This is another technique available and it involves a special glue injected into the fistula tract from the outside. This is akin to pouring “cement” into the fistula tract so as to occlude it completely. The body would replace the glue with scar tissue over time. Although theoretically simple to perform and minimally invasive, this technique has not been very successful. Success rates average around 20%.
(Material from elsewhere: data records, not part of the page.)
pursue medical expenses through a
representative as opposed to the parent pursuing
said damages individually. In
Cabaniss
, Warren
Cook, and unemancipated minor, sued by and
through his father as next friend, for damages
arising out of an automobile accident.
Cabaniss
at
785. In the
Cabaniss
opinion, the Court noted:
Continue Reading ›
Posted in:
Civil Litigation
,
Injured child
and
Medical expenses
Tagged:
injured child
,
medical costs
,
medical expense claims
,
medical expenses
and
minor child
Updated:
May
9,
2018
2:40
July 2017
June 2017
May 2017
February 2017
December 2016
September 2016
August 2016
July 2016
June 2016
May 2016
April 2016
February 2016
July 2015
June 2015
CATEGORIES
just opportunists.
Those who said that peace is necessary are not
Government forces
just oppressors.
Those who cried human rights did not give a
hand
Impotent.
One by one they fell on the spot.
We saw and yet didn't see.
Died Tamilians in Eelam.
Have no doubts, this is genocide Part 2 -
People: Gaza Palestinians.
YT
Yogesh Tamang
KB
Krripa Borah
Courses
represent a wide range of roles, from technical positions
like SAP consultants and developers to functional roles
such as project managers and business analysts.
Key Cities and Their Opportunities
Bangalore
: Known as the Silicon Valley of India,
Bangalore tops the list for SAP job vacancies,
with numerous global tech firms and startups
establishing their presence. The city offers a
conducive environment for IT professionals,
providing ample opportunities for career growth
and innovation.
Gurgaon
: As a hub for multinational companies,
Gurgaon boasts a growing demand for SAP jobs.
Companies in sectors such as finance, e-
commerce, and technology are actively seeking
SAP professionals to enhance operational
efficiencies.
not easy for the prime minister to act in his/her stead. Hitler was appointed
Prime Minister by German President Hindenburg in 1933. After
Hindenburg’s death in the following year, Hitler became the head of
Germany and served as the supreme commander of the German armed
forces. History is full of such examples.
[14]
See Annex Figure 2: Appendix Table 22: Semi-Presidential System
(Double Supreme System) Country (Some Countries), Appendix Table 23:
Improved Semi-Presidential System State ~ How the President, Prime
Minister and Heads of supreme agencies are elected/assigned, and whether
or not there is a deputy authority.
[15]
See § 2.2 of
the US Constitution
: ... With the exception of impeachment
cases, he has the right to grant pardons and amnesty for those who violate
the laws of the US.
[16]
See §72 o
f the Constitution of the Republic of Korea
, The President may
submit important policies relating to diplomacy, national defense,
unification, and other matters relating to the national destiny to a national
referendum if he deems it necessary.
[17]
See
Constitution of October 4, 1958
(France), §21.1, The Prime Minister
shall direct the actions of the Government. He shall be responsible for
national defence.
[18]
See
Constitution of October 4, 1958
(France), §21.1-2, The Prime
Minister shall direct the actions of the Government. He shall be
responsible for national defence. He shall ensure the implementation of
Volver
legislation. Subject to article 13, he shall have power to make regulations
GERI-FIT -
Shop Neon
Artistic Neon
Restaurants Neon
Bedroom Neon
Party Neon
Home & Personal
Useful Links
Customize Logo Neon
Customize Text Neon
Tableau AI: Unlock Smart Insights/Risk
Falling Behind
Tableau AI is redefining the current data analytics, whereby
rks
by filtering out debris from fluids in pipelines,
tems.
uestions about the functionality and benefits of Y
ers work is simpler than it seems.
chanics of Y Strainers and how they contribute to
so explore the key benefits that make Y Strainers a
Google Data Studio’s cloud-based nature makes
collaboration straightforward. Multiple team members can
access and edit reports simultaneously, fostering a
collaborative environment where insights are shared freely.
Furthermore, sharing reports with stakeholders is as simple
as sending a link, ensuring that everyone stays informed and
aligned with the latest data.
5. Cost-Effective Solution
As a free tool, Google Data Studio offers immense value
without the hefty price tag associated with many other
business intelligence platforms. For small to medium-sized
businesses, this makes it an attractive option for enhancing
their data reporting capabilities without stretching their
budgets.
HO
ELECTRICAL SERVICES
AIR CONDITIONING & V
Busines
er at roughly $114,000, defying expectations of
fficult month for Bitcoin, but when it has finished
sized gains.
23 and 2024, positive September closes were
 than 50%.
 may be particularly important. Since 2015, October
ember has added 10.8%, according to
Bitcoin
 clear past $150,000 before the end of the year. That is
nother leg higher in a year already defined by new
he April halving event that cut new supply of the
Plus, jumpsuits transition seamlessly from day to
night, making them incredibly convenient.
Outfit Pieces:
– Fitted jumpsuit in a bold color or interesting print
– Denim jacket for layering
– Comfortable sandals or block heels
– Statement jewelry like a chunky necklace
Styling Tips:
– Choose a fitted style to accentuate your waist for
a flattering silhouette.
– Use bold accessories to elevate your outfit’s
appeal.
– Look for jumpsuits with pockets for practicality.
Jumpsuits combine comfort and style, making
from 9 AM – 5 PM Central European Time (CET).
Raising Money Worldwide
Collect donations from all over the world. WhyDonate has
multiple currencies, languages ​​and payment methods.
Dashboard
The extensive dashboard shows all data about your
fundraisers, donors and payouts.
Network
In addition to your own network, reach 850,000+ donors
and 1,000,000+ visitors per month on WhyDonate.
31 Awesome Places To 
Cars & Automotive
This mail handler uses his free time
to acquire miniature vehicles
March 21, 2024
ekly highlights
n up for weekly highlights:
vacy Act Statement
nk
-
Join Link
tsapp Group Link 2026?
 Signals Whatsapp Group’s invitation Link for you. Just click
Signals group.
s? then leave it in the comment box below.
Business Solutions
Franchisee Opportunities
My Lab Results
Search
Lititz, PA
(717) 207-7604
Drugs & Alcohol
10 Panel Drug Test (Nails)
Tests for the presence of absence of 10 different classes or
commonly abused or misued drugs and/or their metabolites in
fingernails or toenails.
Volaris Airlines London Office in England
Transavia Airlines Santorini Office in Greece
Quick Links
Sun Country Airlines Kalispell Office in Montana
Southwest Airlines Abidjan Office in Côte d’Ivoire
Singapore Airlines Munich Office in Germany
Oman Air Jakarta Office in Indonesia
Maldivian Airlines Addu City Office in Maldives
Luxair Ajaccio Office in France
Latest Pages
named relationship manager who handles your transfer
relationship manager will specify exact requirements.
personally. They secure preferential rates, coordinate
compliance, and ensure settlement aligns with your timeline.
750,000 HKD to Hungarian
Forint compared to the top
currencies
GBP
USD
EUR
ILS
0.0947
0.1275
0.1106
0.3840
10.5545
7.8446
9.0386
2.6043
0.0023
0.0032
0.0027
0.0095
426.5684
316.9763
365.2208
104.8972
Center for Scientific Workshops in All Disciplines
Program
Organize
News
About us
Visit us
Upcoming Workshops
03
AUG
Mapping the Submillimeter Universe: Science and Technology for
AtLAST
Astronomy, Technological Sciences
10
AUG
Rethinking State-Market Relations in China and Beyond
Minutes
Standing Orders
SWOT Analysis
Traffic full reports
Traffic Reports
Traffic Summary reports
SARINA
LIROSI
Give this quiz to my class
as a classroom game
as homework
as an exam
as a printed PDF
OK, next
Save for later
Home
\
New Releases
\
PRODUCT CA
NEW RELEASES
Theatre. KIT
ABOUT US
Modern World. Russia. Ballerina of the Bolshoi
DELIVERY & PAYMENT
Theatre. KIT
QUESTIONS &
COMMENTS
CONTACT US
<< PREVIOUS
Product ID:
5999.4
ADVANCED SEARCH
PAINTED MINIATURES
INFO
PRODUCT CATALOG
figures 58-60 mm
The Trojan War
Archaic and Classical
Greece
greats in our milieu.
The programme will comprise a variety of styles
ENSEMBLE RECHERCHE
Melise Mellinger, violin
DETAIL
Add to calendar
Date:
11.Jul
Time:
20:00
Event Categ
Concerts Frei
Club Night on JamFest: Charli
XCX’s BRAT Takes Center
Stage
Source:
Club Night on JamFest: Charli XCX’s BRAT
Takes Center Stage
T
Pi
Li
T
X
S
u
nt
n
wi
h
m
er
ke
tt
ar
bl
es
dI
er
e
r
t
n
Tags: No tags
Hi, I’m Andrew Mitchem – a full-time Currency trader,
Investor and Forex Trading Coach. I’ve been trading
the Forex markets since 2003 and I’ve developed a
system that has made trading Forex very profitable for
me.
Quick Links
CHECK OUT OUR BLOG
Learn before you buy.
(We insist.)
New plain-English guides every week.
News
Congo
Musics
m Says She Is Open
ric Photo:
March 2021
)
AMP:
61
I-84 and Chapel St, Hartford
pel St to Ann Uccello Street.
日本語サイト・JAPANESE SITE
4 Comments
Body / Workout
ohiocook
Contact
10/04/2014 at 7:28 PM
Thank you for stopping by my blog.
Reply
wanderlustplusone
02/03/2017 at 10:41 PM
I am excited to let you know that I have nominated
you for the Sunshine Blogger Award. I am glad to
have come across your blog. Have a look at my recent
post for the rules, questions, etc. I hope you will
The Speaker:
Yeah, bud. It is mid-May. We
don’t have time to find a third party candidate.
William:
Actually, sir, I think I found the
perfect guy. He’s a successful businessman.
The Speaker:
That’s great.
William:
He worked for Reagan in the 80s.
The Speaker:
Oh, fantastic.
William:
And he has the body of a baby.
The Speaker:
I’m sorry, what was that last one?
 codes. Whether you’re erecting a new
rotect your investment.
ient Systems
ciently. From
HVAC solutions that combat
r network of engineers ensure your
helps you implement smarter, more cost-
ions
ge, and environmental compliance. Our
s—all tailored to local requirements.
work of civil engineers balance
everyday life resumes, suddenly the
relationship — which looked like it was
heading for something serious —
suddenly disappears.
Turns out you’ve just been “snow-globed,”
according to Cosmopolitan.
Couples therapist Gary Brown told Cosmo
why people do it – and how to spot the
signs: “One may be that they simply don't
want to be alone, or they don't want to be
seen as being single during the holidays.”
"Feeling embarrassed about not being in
This is another newer sphincter preserving technique aimed at curing the fistula without the risk of incontinence. It is simpler to perform as the dissection starts from the outside, in between the internal and external sphincter rings. The part of the fistula tract lying in between the two sphincters is removed and the openings on the sphincters sutured closed. The incisional wound outside is also closed, making post-operative wound care simpler, and associated with less pain and a faster recovery. Most practitioners find this easier to perform when compared to the Endorectal Advancement Flap. Long term success rate in our hands is 83%.
As mentioned, a fistula tract has an internal opening within the anus. Sometimes, this opening lies higher up in the anal canal, increasing the risk of conventional surgery of cutting open the fistula tract and the risk of incontinence. One method of avoiding incontinence and yet closing the internal fistula opening is the endorectal advancement flap. This involves creating a tongue of anal tissue lining which is pulled downwards from above to cover the internal opening. This is a highly technical method with a good success rate of 85% in our experience.
As with any other form of ultrasound examination, the endoanal ultrasound examination is performed using special probes inserted into the anus. This has the advantage of examining the tissues around the anus more closely. This 2D examination is now supplanted by a sophisticated machine which combines 200 or more serial 2D images into a 3D volume image, allowing more precise visualization of the anus and any disease around it, e.g. fistula tract. When we can see better, we can plan and treat it better!